J’ai regardé autour de moi. La brume était toujours aussi épaisse. Puis, d’un seul coup, elle s’est déchirée avec un bruit qui m’a fait mal. J’ai eu vraiment mal, oui. Et j’ai senti que j’allais pleurer. Alors je me suis laissé tomber sur une chaise, j’ai posé mes coudes sur la table et mis ma tête dans mes mains.

Il y avait des années que je n’avais pas pleuré, mais ça doit être naturel de mettre sa tête dans ses mains quand on pleure. Parce que là, ce n’était pas pour me cacher. Je n’avais pas honte de pleurer. Je ne pouvais pas avoir honte, puisque je ne savais même pas au juste pourquoi je pleurais. J’ai dû pleurer un bon moment, mais, quand j’ai relevé la tête, Marie et Léandre étaient toujours à la même place. Marie se tordait les doigts. Léandre était voûté, comme tiré en bas par ses deux grosses mains qui pendaient le long de son pantalon de velours.

Longtemps j’ai regardé ses mains. Sans savoir pourquoi, mais je les regardais. Jamais je ne les avais trouvées si grosses.

Puis, soudain, tout s’est éclairé. Alors je n’ai pas pu me retenir. Je me suis précipitée vers Léandre. Je l’ai agrippé et je l’ai supplié de ne pas m’abandonner. Je ne savais ni ce que je demandais ni ce que je pouvais attendre de lui. Mais il était fort. Ça se voyait et c’était suffisant.

Je n’ai pas fait attention à ce qu’ils m’ont dit tous les deux, mais leur voix était douce. Ils me parlaient sans me repousser, je n’en demandais pas davantage.

Léandre a lu la lettre de Marcel.

Quand il a eu terminé, j’ai vu ses poings énormes se fermer et je crois bien que c’est eux qui ont fini de me réconforter.

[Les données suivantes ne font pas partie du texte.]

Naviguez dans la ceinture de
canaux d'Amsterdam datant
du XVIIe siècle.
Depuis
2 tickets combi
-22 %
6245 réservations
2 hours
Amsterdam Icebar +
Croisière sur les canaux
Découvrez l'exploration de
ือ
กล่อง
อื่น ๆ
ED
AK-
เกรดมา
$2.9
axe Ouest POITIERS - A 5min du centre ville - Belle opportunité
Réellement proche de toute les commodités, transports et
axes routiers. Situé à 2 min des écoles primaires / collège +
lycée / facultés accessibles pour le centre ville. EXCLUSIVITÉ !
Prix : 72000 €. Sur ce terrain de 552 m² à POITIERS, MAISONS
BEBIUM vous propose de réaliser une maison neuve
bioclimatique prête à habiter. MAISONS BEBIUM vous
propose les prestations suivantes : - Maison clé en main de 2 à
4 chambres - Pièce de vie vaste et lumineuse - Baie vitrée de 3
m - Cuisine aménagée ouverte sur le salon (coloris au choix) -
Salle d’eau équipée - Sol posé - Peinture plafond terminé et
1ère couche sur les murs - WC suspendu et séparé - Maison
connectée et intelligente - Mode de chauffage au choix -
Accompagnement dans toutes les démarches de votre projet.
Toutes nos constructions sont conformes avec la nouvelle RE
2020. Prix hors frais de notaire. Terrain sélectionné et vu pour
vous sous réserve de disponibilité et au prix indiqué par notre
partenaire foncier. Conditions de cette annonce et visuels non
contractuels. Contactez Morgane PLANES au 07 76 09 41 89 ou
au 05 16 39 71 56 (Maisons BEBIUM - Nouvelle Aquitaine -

Après un temps, Léandre s’est mis à me parler doucement. Je sentais bien qu’il n’aurait pas agi autrement avec un enfant et je le laissais faire. Je trouvais tout naturel de l’entendre me parler de cette façon. Il m’a expliqué que je devais accepter de revoir Marcel. Moi, j’avais peur. Il devait le sentir car il a ajouté :

— Vous ne risquez rien, je serai là.

En disant ça, il serrait encore ses gros poings.

Et il a dit aussi :

— Vous comprenez, il faut lui dire que vous ne voulez pas retourner. Il faut lui parler vous-même. Comme ça, il laissera tomber. Il n’a aucun droit sur vous. Je lui dirai. Et puis, il le sait bien.

J’avais repris mon sang-froid et je regardais Léandre. Malgré moi je revoyais le Brassac que j’avais rencontré à Lyon, et il me semblait impossible que ce soit le même. Il ne gesticulait pas. Il parlait calmement, comme tout le monde. Et pourtant, rien qu’à le voir, assis devant moi, je me disais « qu’il était fort et que je pouvais avoir confiance en lui.

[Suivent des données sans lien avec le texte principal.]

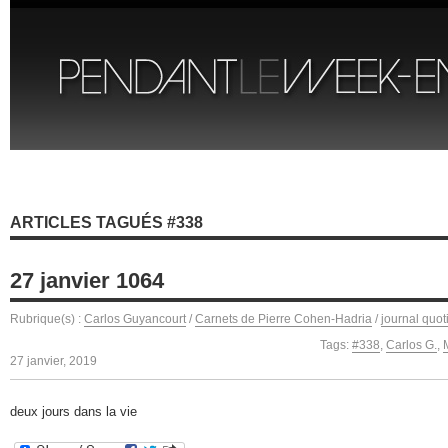
ARTICLES TAGUÉS #338
27 janvier 1064
Rubrique(s) :
Carlos Guyancourt
/
Carnets de Pierre Cohen-Hadria
/
journal quot
Tags:
#338
,
Carlos G.
,
27 janvier, 2019
deux jours dans la vie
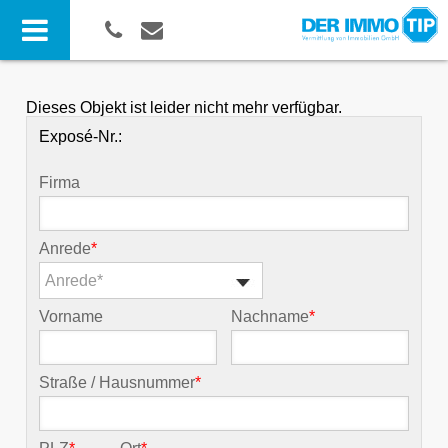
Dieses Objekt ist leider nicht mehr verfügbar.
Exposé-Nr.:
Firma
Anrede
*
Anrede*
Vorname
Nachname
*
Straße / Hausnummer
*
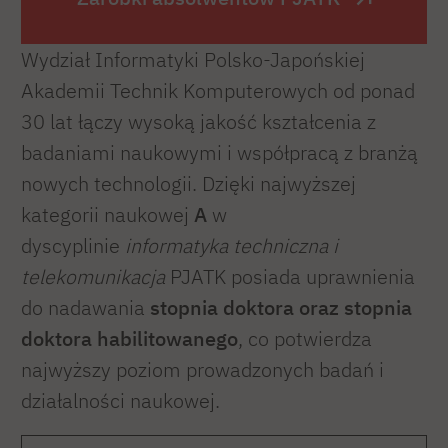
Wydział Informatyki Polsko-Japońskiej
Akademii Technik Komputerowych od ponad
30 lat łączy wysoką jakość kształcenia z
badaniami naukowymi i współpracą z branżą
nowych technologii. Dzięki najwyższej
kategorii naukowej
A
w
dyscyplinie
informatyka techniczna i
telekomunikacja
PJATK posiada uprawnienia
do nadawania
stopnia doktora oraz stopnia
doktora habilitowanego
, co potwierdza
najwyższy poziom prowadzonych badań i
działalności naukowej.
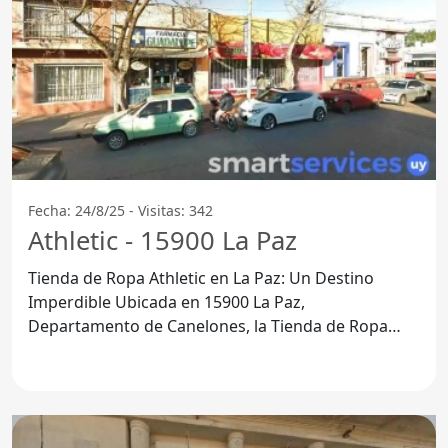
Fecha: 24/8/25 - Visitas: 342
Athletic - 15900 La Paz
Tienda de Ropa Athletic en La Paz: Un Destino
Imperdible Ubicada en 15900 La Paz,
Departamento de Canelones, la Tienda de Ropa
Athletic se ha convertido en un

Pendant qu’il me parlait, Marie avait achevé son repas et dressé le couvert. Nous nous sommes mis à table.

Tout d’abord j’avais du mal à avaler mais bientôt mon appétit est revenu. De nouveau Léandre parlait très fort. Il gesticulait sans cesse et les yeux de Marie suivaient ses gestes. Je voyais bien qu’elle l’admirait.

Moi, ça m’était égal qu’il se remette à faire le cabot. De l’avoir vu, de l’avoir entendu me parler comme il venait de le faire, m’avait suffi. Au contraire, je m’amusais beaucoup à écouter ses histoires invraisemblables.

Comme la pluie continuait, nous sommes restés à la ferme tout l’après-midi. Léandre s’est mis à racler dès manches d’outils, Marie et moi nous égrenions des haricots secs. Les cinq chiens dormaient autour de la cuisinière. De temps en temps, l’un d’eux se levait, allait vers Léandre ou venait poser son museau sur ma cuisse. Rien qu’à sa façon de s’approcher et au poids de sa tête je le reconnaissais. Il n’y avait que Diane et le vieux Dik qui ne venaient pas. Elle, parce qu’elle ne s’est pas encore très bien habituée à moi, et lui parce qu’il est trop vieux et qu’il peut rester un jour complet à dormir sans faire un seul mouvement.

Pourtant, ils étaient tous là. À côté de moi. J’y pensais constamment et je me disais qu’ils étaient là pour me défendre. Que je n’avais à me soucier de rien.

Le soir, nous avons veillé bien plus tard que les autres jours. Personne ne l’a fait remarquer, mais j’ai bien compris que Marie et Léandre voulaient reculer le plus possible le moment de me laisser seule.

Quand nous sommes montés nous coucher, il y avait longtemps que les chiens avaient gratté à la porte pour sortir. Et lorsque Léandre est rentré après être allé les enfermer dans la grange, il nous a dit que le ciel s’éclaircissait, que la pluie ne tombait plus guère et qu’il ferait certainement très beau le lendemain.